Your objective
A faithful copy of the data below is required, leaving out every picture.

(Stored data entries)
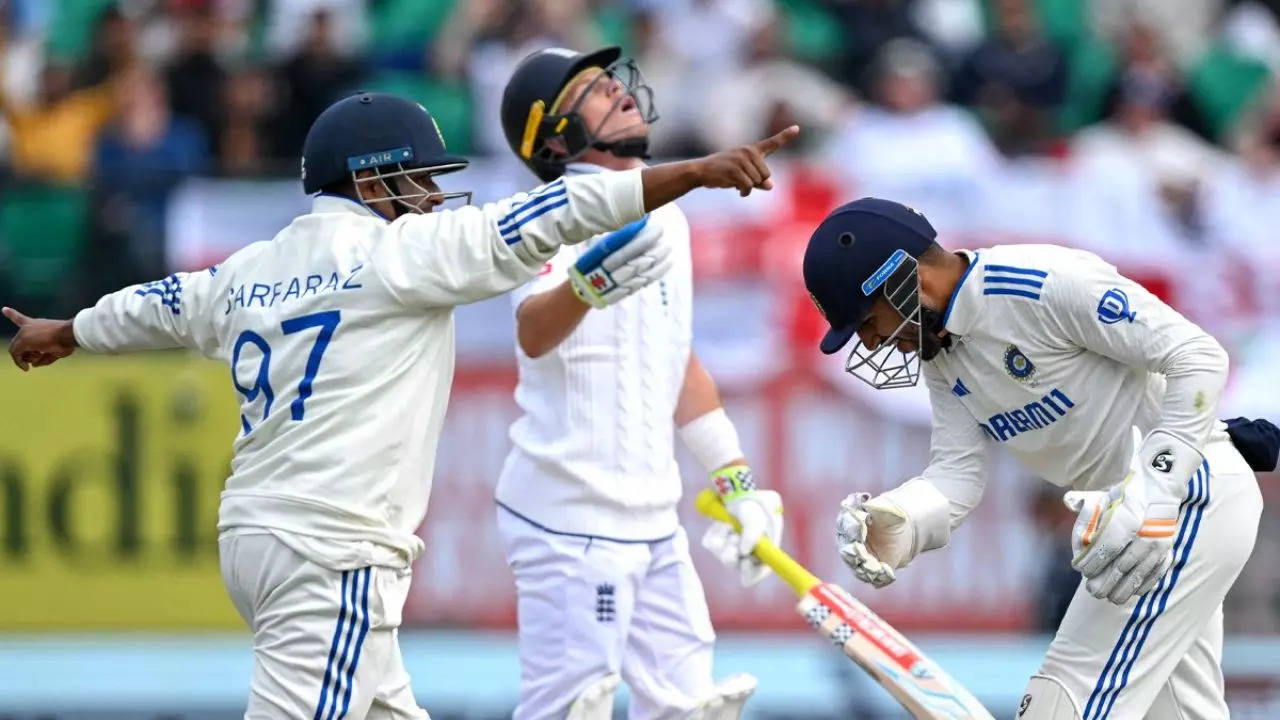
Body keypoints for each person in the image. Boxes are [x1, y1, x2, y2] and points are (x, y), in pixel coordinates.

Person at [3, 91, 797, 719]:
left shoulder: (249, 268)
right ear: (376, 179)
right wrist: (691, 174)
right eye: (420, 179)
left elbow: (156, 304)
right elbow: (555, 214)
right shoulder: (401, 255)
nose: (432, 198)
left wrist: (67, 329)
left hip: (253, 536)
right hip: (333, 550)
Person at [802, 198, 1264, 719]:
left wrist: (1151, 496)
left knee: (1061, 700)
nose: (869, 340)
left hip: (1184, 499)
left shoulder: (1041, 281)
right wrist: (898, 522)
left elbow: (1198, 357)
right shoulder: (943, 355)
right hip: (1130, 525)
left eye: (866, 321)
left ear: (903, 276)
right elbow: (957, 474)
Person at [493, 46, 785, 720]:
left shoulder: (671, 219)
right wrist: (586, 286)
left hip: (655, 523)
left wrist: (737, 483)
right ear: (555, 137)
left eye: (611, 81)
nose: (620, 92)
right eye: (593, 91)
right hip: (567, 521)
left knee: (692, 711)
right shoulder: (542, 215)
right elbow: (533, 332)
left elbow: (675, 361)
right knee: (570, 710)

Exercise result
Body keypoints for each person in the image. Boxes are [x1, y1, x2, y2] and points are (x, y), in pixel coordinates.

Person at [3, 91, 797, 719]:
left shoulder: (249, 268)
right ear: (376, 179)
right wrist: (691, 174)
right eye: (420, 179)
left elbow: (156, 304)
right elbow: (555, 214)
right shoulder: (401, 255)
nose: (432, 198)
left wrist: (67, 329)
left hip: (253, 536)
right hip: (333, 550)
Person at [802, 198, 1264, 719]:
left wrist: (1151, 496)
left knee: (1061, 700)
nose: (869, 340)
left hip: (1184, 499)
left shoulder: (1041, 281)
right wrist: (898, 522)
left elbow: (1198, 357)
right shoulder: (943, 355)
right hip: (1130, 525)
left eye: (866, 321)
left ear: (903, 276)
right elbow: (957, 474)
Person at [493, 46, 785, 720]:
left shoulder: (671, 219)
right wrist: (586, 286)
left hip: (655, 523)
left wrist: (737, 483)
right ear: (555, 137)
left eye: (611, 81)
nose: (620, 92)
right eye: (593, 91)
right hip: (567, 521)
left knee: (692, 711)
right shoulder: (542, 215)
right elbow: (533, 332)
left elbow: (675, 361)
right knee: (570, 710)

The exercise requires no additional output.